A round, personal equation
The Chinese are in love with the idea of roundness. To them, it symbolizes continuity. Their Temple of Heaven in Peking, with its triple roof of "Ming," or "royal," blue melting into the sky of a late afternoon, is round. So is their "bee" or symbol of heaven, generally fashioned of jade and used over the centuries by emperors in their prayers for annual harvests.
Their favorite gifts are bracelets. And their favorite foods appear to be apples and oranges.
On a recent trip to China, I was served apples and oranges at almost every meal in all six cities I visited. Markets everywhere have large open stalls with huge bins of apples and oranges. And I remember purchasing a tangerine to enjoy while observing the compelling vista of West Lake in Hangchow.
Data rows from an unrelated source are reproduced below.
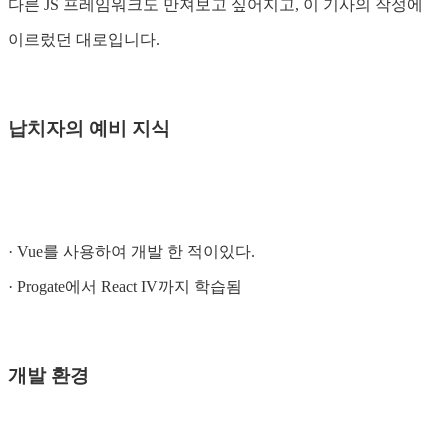
다른 JS 프레임워크도 만져보고 싶어지고, 이 기사의 작성에
이르렀던 대로입니다.
납치자의 예비 지식
· Vue를 사용하여 개발 한 적이있다.
· Progate에서 React IV까지 학습됨
개발 환경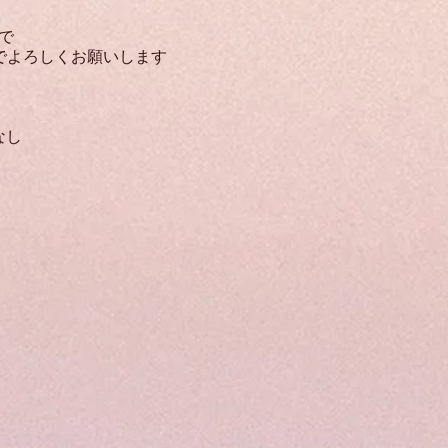
で
までよろしくお願いします
なし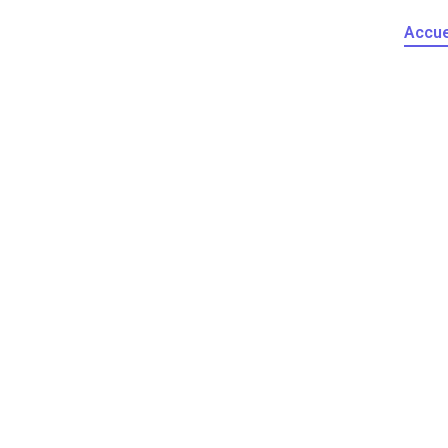
Accue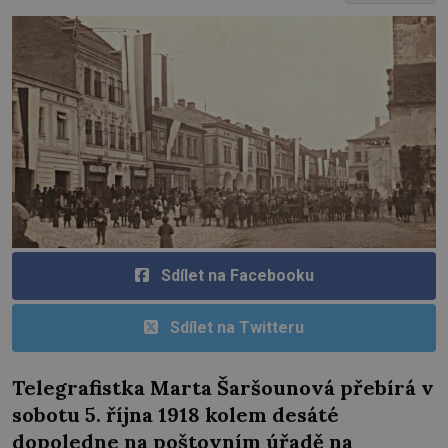
Sdílet na Facebooku
Sdílet na Twitteru
Telegrafistka Marta Šaršounová přebírá v
sobotu 5. října 1918 kolem desáté
dopoledne na poštovním úřadě na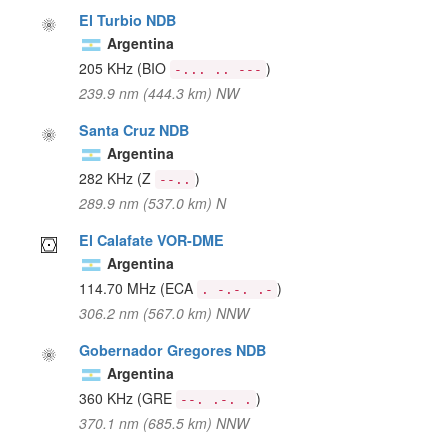
El Turbio NDB
Argentina
205 KHz
(BIO
)
-... .. ---
239.9 nm (444.3 km) NW
Santa Cruz NDB
Argentina
282 KHz
(Z
)
--..
289.9 nm (537.0 km) N
El Calafate VOR-DME
Argentina
114.70 MHz
(ECA
)
. -.-. .-
306.2 nm (567.0 km) NNW
Gobernador Gregores NDB
Argentina
360 KHz
(GRE
)
--. .-. .
370.1 nm (685.5 km) NNW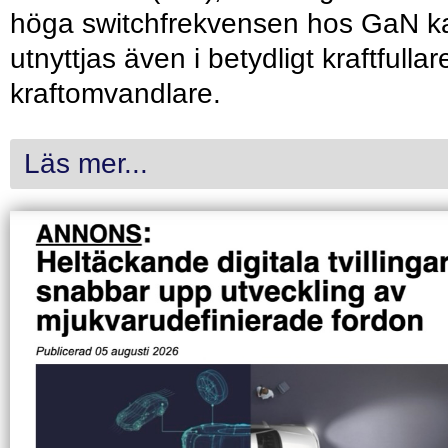
höga switchfrekvensen hos GaN k
utnyttjas även i betydligt kraftfullar
kraftomvandlare.
Läs mer...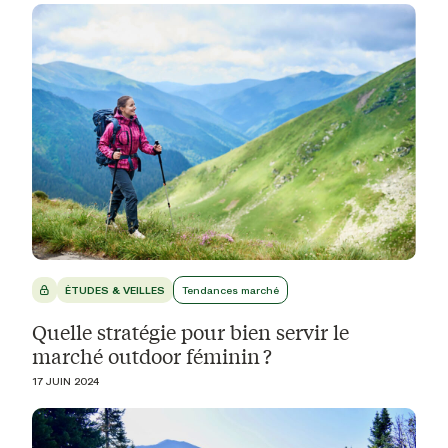
ÉTUDES & VEILLES
Tendances marché
Quelle stratégie pour bien servir le
marché outdoor féminin ?
17 JUIN 2024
I think that this painting of Chu-ta, "Moon and Watermelon," is in line with the Chinese romancing of the idea of roundness.
Chu-ta (1926-1706), one of the great artists of the Ching Dynasty (1644-1912) , was a descendant of the Ming imperial family (1368-1644); and upon the fall of the Ming Dynasty, when he was about 20, he became a Buddhist monk.
His paintings are strong, highly personalized, and impressionistic. He has great originality, great dash and economical flair, combined with fine control and a deceptive ease.
I think that Chu-ta was drawn to the subject of "Moon and Watermelon" on several counts. As a Chinese, he was not only fond of the subject of roundness, but also of the moon, (a fondness common in China.) And as a Buddhist, he was drawn to the fruits of the earth, in line with the "witness the earth" position, one of the more common positions of the Buddha, in Buddhistic iconography.
But somehow I think that there is more to this sparse, "contemporary," and rather witty painting by Chu-ta. The inclusion of the watermelon into the orbit of the moon suggests an intimacy of the relationship, a sharing of a common bond. It is the high water content of the melon which brings it into the Yin family of water and the moon.
And while the main thrust of the relationship is between the melon and the moon, I feel that there is also, in the momentary departure from rotundity, a suggestion of closeness to the earth. The outward-downward movement of the lower right, with a straighter linear eventuation, suggests to me the melon's resting on the earth. Chu-ta not only describes his melon as in closest relationship with the moon; he brings it at the same time into contact with the earth.
The picture then becomes not anything apart, remote, distant from ourselves -- but an integral projection of ourselves. Like the melon, we, too, incorporate the water and we lean upon the land. "Moon and Watermelon" becomes a mirror of ourselves -- another example of the immediacy of Chinese art, and of its personal equation.